Il ne faut pas parler de pointillisme, souligne Eléonore Lacaille, "un terme que les artistes eux-même rejettent". Même si au départ, ils peignent souvent des points, la touche de Signac notamment va s'élargir, s'allonger, se croiser. "La technique néo-impressionniste est longue et rigoureuse : il faut poser les touches une par une et couleur par couleur. Entre deux couleurs, il faut attendre que la première soit sèche." Un travail impossible à réaliser en plein air. Les néo-impressionnistes travaillent donc en atelier, contrairement aux impressionnistes qui peignent en plein air. Signac cependant aime travailler dehors pour réaliser des études, qu'il retravaille ensuite à l'atelier.
De Saint-Tropez à Venise
Signac peint ses premières toiles néo-impressionnistes au bord de la Seine, près d'Asnières, où il habite, et en Bretagne : des paysages de plus en plus géométriques où il joue avec la lumière sur l'eau. La mort de Seurat en 1891 est un choc pour lui, alors que le mouvement est critiqué de toutes parts. Mais il reprend le flambeau et devient le fer de lance du néo-impressionnisme. Il a la révélation à Saint-Tropez où il tombe amoureux des couleurs et de la lumière du midi. "J'ai là de quoi travailler pendant toute mon existence – c'est le bonheur que je viens de découvrir", écrit-il à sa mère. Saint-Tropez va être son unique sujet pendant cinq ans.
Plus tard, il ira aussi à Venise où, loin de tout réalisme, il peindra des gondoles en violet, San Marco en rouge. "Des œuvres qui vont influencer des artistes d'avant-garde comme Matisse", souligne Eléonore Lacaille.
Des scènes rurales de Pissarro aux forges de Maximilien Luce
Une grande section de l'exposition est consacrée à d'autres artistes du mouvement, qui n'ont fait parfois qu'y passer. Il y a des figures connues comme Pissarro, un des premiers avec Signac à adopter la technique néo-impressionniste, avec des touches particulièrement fines dans des scènes rurales. Mais il s'en détachera assez vite, en raison du temps et du travail qu'elle réclame. Moins connu, Achille Laugé, un artiste audois, peint un arbre en fleur lumineux et vibrant de blanc sur un ciel bleu profond.

→ **Données enregistrées**
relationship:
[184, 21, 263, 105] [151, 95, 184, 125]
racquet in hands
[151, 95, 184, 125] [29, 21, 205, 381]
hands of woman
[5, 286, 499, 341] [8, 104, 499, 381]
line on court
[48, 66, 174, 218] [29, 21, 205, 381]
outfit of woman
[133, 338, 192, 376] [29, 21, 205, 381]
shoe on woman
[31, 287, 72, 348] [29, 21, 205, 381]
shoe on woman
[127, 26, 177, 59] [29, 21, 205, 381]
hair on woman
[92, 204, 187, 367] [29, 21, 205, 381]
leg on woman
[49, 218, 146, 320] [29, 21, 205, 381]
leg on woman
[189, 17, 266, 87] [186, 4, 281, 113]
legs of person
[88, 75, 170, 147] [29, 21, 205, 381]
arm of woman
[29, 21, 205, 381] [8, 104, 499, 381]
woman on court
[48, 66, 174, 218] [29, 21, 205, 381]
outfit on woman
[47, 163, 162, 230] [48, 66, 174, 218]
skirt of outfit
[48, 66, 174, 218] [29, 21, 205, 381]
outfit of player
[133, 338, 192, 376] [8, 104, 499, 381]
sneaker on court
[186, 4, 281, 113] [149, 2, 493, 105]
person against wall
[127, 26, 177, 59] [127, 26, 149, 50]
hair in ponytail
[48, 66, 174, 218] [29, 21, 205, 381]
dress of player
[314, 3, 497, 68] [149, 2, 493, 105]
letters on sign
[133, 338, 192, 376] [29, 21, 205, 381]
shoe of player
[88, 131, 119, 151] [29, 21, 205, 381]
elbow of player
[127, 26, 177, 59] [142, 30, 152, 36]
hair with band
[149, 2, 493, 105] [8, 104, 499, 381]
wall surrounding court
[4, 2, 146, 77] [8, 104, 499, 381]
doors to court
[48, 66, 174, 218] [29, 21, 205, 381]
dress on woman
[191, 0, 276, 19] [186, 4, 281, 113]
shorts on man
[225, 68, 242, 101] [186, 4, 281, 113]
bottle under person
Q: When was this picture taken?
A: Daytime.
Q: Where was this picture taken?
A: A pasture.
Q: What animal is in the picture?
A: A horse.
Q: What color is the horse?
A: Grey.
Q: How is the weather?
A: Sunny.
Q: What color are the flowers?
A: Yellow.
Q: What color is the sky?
* * *
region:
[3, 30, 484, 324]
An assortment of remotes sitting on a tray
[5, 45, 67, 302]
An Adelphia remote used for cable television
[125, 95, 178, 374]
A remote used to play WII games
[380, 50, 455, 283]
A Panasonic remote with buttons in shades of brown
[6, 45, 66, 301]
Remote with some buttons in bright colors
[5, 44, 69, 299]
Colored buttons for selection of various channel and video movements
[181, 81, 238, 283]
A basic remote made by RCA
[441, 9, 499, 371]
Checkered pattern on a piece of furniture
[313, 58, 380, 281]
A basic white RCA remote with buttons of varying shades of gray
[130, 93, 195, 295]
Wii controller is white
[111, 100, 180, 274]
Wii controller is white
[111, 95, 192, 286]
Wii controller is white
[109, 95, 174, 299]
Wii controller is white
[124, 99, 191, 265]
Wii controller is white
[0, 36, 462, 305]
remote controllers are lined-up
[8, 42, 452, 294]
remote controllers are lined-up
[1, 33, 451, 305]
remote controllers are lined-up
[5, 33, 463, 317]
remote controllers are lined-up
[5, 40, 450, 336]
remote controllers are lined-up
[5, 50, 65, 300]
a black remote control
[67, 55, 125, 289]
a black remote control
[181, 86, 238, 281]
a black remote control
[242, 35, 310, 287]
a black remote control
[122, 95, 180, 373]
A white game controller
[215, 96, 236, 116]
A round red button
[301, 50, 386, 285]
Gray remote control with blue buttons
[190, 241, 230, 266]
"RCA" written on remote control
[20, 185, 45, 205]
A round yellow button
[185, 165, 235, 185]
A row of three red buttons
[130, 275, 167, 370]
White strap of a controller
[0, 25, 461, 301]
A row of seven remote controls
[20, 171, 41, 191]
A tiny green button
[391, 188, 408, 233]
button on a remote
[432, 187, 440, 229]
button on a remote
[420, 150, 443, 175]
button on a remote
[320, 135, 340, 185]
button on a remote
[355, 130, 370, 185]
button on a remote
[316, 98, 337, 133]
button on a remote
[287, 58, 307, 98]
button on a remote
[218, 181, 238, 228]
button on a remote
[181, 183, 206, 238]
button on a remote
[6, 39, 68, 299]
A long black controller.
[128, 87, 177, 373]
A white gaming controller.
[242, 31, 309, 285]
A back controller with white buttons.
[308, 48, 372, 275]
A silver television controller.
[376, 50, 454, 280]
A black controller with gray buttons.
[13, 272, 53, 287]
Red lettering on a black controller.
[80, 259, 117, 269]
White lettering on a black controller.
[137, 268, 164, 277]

→ **Consigne 1**
Recopiez mot pour mot le passage de l'extrait sur le néo-impressionnisme qui commence par « De Saint-Tropez à » et se poursuit jusqu'à « souligne Eléonore Lacaille. ».
→ **Consigne 2**
Citez fidèlement les lignes des entrées, depuis la ligne contenant « Q: How is the weather? » jusqu'à la ligne contenant « Q: What color is the sky? », ces deux lignes comprises.

→ **Réponse rédigée 1**
De Saint-Tropez à Venise
Signac peint ses premières toiles néo-impressionnistes au bord de la Seine, près d'Asnières, où il habite, et en Bretagne : des paysages de plus en plus géométriques où il joue avec la lumière sur l'eau. La mort de Seurat en 1891 est un choc pour lui, alors que le mouvement est critiqué de toutes parts. Mais il reprend le flambeau et devient le fer de lance du néo-impressionnisme. Il a la révélation à Saint-Tropez où il tombe amoureux des couleurs et de la lumière du midi. "J'ai là de quoi travailler pendant toute mon existence – c'est le bonheur que je viens de découvrir", écrit-il à sa mère. Saint-Tropez va être son unique sujet pendant cinq ans.
Plus tard, il ira aussi à Venise où, loin de tout réalisme, il peindra des gondoles en violet, San Marco en rouge. "Des œuvres qui vont influencer des artistes d'avant-garde comme Matisse", souligne Eléonore Lacaille.

→ **Réponse rédigée 2**
Q: How is the weather?
A: Sunny.
Q: What color are the flowers?
A: Yellow.
Q: What color is the sky?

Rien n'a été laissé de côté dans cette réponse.